Die CDU hingegen startete mit einem kleinen, aber klassischen Fauxpas in den Wahlkampf. Unter dem Motto „Wieder nach vorne“ präsentierte die Partei erste Eindrücke ihrer Kampagne – allerdings mit einem Bild aus Dänemark statt Deutschland. Auch die Schwesterpartei CSU hatte vergangene Woche kurzzeitig ein  Kommunikationsproblem – mit einem ihrer Instagram-Kanäle, der zum Ziel von Hackern wurde. Ändert aber alles nichts daran, dass die Union nach wie vor beste Aussichten auf einen Wahlsieg hat. Die FAZ fährt schon mal die Minister:innen des Kabinetts Merz auf. Warum das wohl recht wenig Frauen beinhaltet, analysiert Livia Gerster.

Wieder nach vorne ist auch Angela Merkel getreten. Die Alt-Kanzlerin stellte ihr Buch „Freiheit“ am Dienstagabend im Deutschen Theater in Berlin vor und gewährte einige Einblicke in ihre Regierungsjahre – und bekommt dafür sogar eine Entschuldigung des Kreml-Chefs.

  • T-online hat mit ersten Käufer:innen gesprochen und fasst kontroverse Meinungen zusammen.
  • Eine Kurzrezension bietet zudem unsere Rubrik Buch der Woche.
  • Warum Merkels “Männer!”-Zitat zu kurz greift, beschreibt Lukas Wallraff in der taz mit Blick auf die Frontfrauen der internationalen Rechten.
  • Den Titel der Memoiren hat die FAZ (€) genauer unter die Lupe genommen.
  • Nicht nur wegen der 35.000 verkauften Exemplare am ersten Tag muss sich Merkel kaum Gedanken um ihre finanzielle Absicherung machen: Wie es um Merkels Altersbezüge als Ex-Kanzlerin bestellt ist, zeigt Business Punk.

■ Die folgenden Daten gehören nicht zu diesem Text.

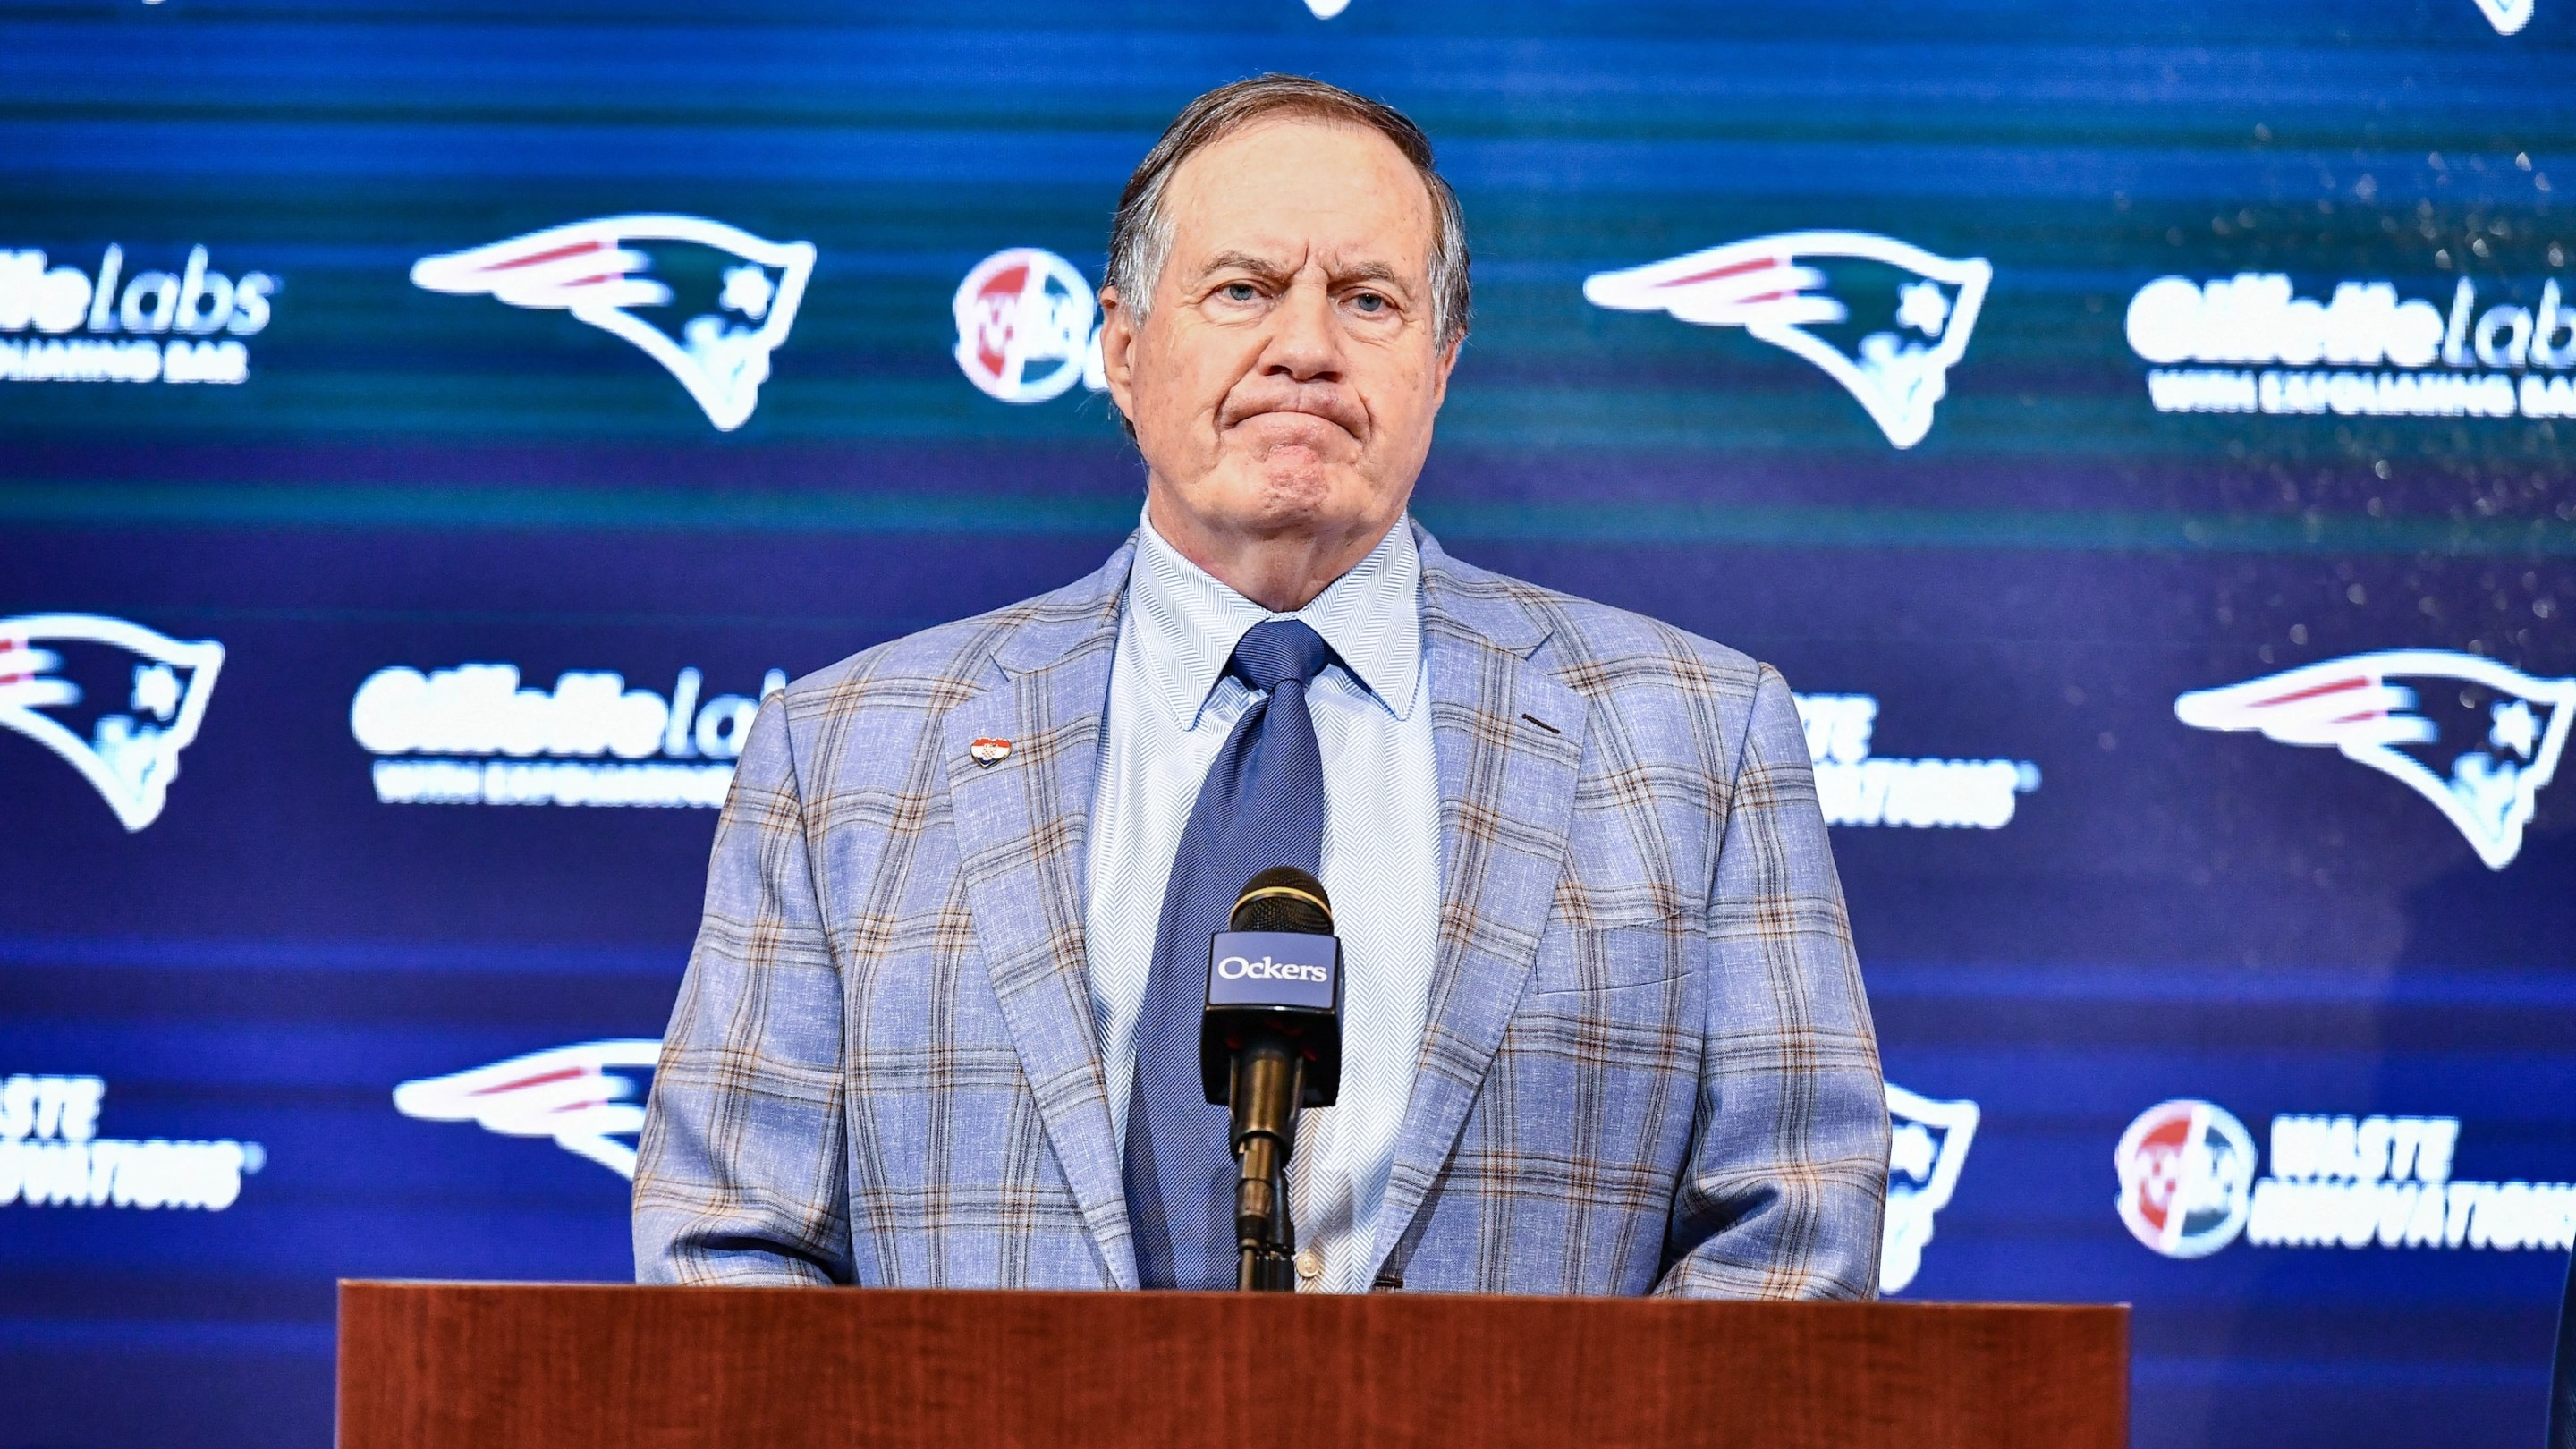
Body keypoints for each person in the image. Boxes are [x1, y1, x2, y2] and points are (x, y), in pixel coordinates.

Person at [634, 73, 1887, 1297]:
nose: (1306, 349)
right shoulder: (843, 755)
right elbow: (729, 1246)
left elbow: (1795, 1221)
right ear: (1124, 347)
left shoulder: (1697, 741)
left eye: (1369, 300)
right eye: (1242, 290)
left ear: (1441, 365)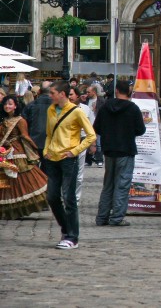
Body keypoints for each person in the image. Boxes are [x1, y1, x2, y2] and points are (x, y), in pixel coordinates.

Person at [44, 81, 96, 250]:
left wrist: (75, 151)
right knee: (52, 196)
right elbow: (49, 134)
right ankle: (66, 228)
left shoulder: (77, 112)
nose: (50, 95)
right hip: (52, 157)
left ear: (62, 94)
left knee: (69, 197)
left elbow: (91, 136)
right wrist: (46, 150)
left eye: (53, 93)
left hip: (68, 159)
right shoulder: (51, 110)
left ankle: (72, 236)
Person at [94, 80, 146, 226]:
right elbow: (141, 130)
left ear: (116, 90)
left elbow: (97, 127)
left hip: (109, 149)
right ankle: (117, 217)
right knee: (122, 183)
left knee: (108, 183)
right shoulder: (133, 108)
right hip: (126, 149)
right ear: (128, 92)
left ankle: (102, 216)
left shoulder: (105, 107)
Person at [0, 95, 48, 219]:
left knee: (20, 177)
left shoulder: (20, 120)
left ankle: (20, 206)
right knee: (6, 179)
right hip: (4, 151)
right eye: (5, 104)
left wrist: (34, 148)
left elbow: (25, 136)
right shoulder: (3, 120)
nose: (7, 106)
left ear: (16, 106)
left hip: (17, 151)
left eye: (10, 104)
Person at [68, 86, 96, 204]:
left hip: (81, 141)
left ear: (78, 96)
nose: (70, 97)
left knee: (79, 173)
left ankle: (76, 198)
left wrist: (93, 144)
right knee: (67, 172)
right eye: (68, 94)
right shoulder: (62, 108)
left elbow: (91, 126)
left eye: (71, 94)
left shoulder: (85, 109)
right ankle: (66, 196)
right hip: (66, 142)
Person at [22, 80, 53, 171]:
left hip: (32, 141)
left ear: (39, 91)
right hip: (50, 143)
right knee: (48, 171)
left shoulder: (31, 105)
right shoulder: (57, 106)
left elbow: (23, 123)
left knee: (33, 171)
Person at [85, 84, 104, 167]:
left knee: (98, 143)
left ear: (94, 92)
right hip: (87, 124)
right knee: (87, 143)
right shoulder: (85, 100)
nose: (87, 93)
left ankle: (99, 160)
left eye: (88, 92)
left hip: (98, 124)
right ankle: (88, 160)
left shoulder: (101, 101)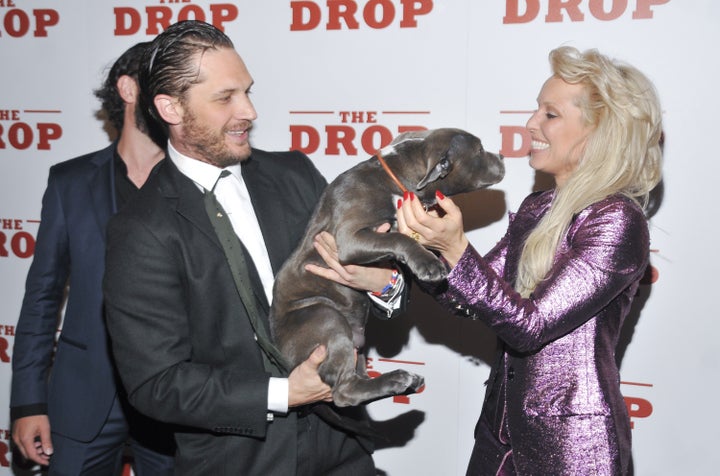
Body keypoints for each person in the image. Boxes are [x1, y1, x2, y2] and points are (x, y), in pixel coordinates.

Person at [102, 20, 405, 476]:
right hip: (238, 461)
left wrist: (386, 284)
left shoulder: (295, 175)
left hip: (343, 447)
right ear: (170, 107)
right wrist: (284, 393)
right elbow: (156, 383)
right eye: (225, 97)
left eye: (247, 91)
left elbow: (355, 281)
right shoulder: (141, 228)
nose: (248, 110)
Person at [394, 46, 663, 475]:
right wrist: (422, 250)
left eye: (550, 114)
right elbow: (468, 298)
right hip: (497, 438)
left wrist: (457, 250)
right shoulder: (539, 207)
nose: (531, 123)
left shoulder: (617, 220)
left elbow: (528, 326)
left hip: (573, 451)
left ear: (600, 131)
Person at [10, 43, 175, 474]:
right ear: (127, 88)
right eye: (163, 83)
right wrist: (28, 401)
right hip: (82, 398)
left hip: (177, 401)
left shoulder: (201, 184)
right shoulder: (70, 182)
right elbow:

Sollten Sie am 23. Februar noch nichts vorhaben, in Berlin leben und sich finanziell auch ein kleines Zubrot verdienen wollen: Die Hauptstadt sucht noch Wahlhelfer:innen und gewährt sogar 120 € „Erfrischungsgeld“. Zur Online-Anmeldung geht es hier. Ob das Winterwetter die Ergebnisse beeinflussen wird, hat der Tagesspiegel eruiert (€).